*** Records provided Section Begins ***
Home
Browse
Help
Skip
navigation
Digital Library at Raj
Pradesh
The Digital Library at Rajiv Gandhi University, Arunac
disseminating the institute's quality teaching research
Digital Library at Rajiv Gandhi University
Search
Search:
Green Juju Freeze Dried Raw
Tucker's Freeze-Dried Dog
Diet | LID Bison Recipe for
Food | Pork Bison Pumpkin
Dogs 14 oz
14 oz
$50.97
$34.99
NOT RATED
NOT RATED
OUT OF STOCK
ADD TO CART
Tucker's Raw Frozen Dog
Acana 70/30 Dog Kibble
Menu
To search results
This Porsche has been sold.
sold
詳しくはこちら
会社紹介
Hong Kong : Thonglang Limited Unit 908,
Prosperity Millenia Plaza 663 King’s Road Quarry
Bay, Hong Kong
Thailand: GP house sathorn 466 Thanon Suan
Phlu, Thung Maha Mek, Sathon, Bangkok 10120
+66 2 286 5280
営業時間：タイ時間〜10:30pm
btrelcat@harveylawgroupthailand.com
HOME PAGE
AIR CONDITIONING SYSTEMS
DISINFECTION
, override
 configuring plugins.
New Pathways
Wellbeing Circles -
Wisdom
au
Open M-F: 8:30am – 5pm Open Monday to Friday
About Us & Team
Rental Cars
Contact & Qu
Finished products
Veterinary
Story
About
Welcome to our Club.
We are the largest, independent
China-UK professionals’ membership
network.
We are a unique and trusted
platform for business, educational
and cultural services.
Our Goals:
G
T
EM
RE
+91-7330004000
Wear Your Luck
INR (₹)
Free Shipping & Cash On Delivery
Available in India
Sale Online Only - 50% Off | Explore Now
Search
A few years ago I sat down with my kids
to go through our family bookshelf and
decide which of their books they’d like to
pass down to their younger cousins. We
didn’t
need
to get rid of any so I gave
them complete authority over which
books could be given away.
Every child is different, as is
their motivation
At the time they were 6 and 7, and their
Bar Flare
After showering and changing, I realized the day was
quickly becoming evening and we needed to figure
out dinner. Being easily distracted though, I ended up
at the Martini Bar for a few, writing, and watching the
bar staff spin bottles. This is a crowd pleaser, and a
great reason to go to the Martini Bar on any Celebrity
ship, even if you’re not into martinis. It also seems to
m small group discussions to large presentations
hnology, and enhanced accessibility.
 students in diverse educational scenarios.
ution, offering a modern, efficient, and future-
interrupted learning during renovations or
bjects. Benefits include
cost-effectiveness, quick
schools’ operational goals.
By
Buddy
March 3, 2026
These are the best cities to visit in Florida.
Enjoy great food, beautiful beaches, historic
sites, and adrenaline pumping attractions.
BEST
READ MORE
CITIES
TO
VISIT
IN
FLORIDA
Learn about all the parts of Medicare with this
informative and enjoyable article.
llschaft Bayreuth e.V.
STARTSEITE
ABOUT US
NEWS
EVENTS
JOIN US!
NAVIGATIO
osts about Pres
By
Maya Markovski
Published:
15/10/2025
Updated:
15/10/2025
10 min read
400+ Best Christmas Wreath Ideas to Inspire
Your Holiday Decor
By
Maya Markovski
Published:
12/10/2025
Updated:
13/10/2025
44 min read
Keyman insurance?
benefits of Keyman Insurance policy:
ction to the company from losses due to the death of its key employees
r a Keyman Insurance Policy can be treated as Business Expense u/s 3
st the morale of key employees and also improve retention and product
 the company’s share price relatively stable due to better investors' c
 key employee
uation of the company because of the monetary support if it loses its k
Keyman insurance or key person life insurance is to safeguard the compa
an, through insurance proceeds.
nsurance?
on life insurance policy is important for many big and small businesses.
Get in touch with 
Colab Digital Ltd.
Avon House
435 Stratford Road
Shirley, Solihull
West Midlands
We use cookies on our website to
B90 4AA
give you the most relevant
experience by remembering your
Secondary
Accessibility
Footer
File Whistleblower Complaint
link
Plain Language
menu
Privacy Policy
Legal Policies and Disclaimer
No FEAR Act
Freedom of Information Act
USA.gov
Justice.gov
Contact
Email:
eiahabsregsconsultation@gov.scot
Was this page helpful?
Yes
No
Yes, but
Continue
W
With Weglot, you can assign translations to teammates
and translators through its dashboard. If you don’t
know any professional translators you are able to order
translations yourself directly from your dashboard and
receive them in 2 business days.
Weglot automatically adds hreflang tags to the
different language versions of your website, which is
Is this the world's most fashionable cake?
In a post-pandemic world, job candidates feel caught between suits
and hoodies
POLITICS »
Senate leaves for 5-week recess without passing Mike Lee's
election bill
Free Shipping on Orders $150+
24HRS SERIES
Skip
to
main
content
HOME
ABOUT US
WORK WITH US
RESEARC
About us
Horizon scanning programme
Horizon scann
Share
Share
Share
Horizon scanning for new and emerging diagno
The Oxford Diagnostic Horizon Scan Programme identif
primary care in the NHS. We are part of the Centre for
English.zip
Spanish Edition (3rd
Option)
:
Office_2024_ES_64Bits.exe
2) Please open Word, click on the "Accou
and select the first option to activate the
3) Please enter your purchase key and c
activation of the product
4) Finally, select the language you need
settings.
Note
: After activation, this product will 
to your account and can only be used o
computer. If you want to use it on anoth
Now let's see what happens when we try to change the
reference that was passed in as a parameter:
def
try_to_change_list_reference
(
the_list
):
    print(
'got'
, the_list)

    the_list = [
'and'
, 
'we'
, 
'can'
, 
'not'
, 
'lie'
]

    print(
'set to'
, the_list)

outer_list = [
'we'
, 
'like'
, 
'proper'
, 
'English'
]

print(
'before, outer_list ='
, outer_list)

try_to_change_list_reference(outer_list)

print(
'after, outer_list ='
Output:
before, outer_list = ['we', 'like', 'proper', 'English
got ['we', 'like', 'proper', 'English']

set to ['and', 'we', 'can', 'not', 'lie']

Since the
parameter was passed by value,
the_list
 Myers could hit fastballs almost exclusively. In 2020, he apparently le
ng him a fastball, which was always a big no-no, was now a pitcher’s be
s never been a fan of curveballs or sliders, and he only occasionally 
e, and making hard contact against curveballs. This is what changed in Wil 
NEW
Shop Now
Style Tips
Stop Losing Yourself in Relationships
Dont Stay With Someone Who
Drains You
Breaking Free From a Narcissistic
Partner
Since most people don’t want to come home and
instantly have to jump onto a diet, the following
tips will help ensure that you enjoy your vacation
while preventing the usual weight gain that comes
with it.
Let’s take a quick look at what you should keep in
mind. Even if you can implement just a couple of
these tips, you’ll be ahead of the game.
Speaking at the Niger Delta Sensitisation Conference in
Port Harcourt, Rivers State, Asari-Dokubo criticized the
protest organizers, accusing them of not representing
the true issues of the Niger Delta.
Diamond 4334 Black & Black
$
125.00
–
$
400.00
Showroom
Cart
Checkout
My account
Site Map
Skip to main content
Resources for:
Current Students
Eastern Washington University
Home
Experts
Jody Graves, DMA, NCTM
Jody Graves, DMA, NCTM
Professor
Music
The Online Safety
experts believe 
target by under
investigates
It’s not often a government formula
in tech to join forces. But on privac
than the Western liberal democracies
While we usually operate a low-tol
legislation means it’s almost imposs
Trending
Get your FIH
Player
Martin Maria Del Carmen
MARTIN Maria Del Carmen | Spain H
*** Records provided Section Ends ***
• **What is required**
Of the lines in the data, report each one containing the string "employees".

• **Response**
ction to the company from losses due to the death of its key employees
st the morale of key employees and also improve retention and product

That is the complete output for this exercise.